Secondly, I have great interest in chemical and biological weapons. My undergraduate degree is in chemical engineering and while at West Point I conducted a research project on the destruction of VX nerve agent. We found a system to break the disulfide bond of the agent and then expose it to bacteria that broke the agent down into water and carbon dioxide. Unfortunately, not real functional or cost effective on the large scale. Anyways, I digress.
Having been to Iraq for one tour and preparing to leave for my second and being an ongoing student of military history, the use of an effective incapacitating agent could be extremely valuable and potentially much more effective than certain ongoing strategies.
I look forward to reading your book. I am planning to take it with me on deployment and I expect that it will take a long term place next to biohazard on my shelf.
MAJ (name withheld)
Dear Jim
This book is awesome! We received Chemical Warfare late yesterday afternoon.

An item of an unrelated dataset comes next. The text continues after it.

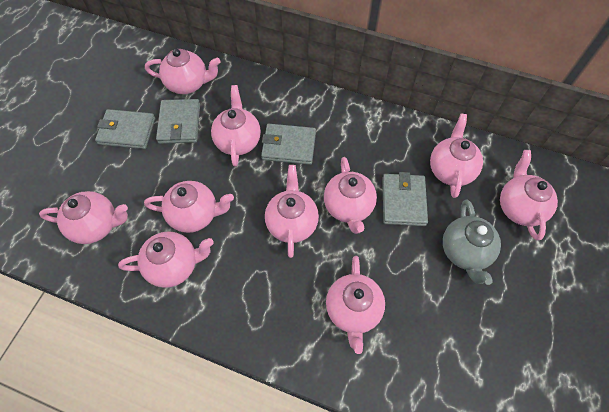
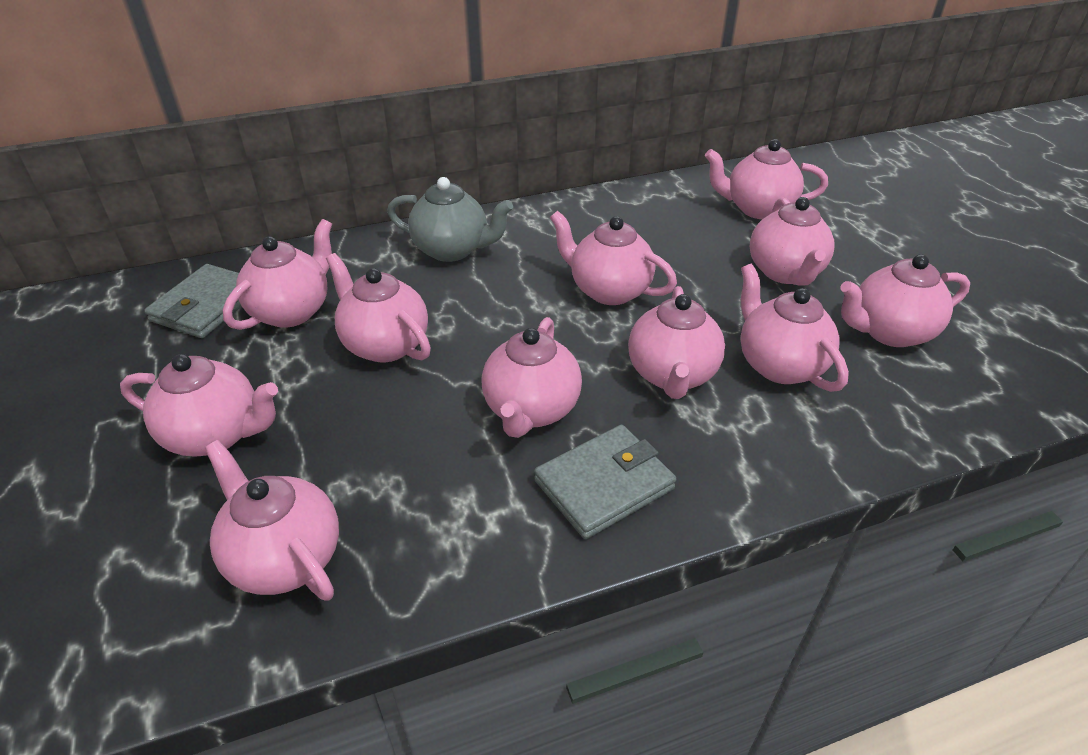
grey wallet: [95,109,155,149] [156,99,200,144] [261,124,316,165] [382,172,428,226] = 4 -> [144,264,242,338] [534,425,676,539] = 2
pink teapot: [39,191,128,244] [118,231,214,288] [144,181,234,233] [145,49,221,94] [211,85,261,167] [265,165,319,258] [324,157,377,234] [326,256,385,354] [430,114,483,198] [500,150,558,241] = 10 -> [120,354,278,456] [205,440,339,601] [223,219,332,330] [326,253,431,362] [482,317,582,438] [550,211,677,305] [628,286,725,399] [705,139,828,219] [740,264,849,392] [750,197,835,285] [840,254,970,347] = 11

Once opened I couldn't put it down. Thank goodness we were having leftovers for dinner that only needed heating.
I reached chapter 7 before turning in for the night. I especially enjoyed reading about the history of the drugs that were being tested. It is interesting to delve into your book because it is also your personal history and this brings us closer in a sense -- getting to know you and that is great. Thank you for the complementary "pre-publication" copy. I will always treasure your marvelous accomplishment and feel honored to be a recipient.
Will talk your book up in our circle of friends.
Carolyn Memmer, Registered Nurse
Quite simply, there is not another book like it in the world.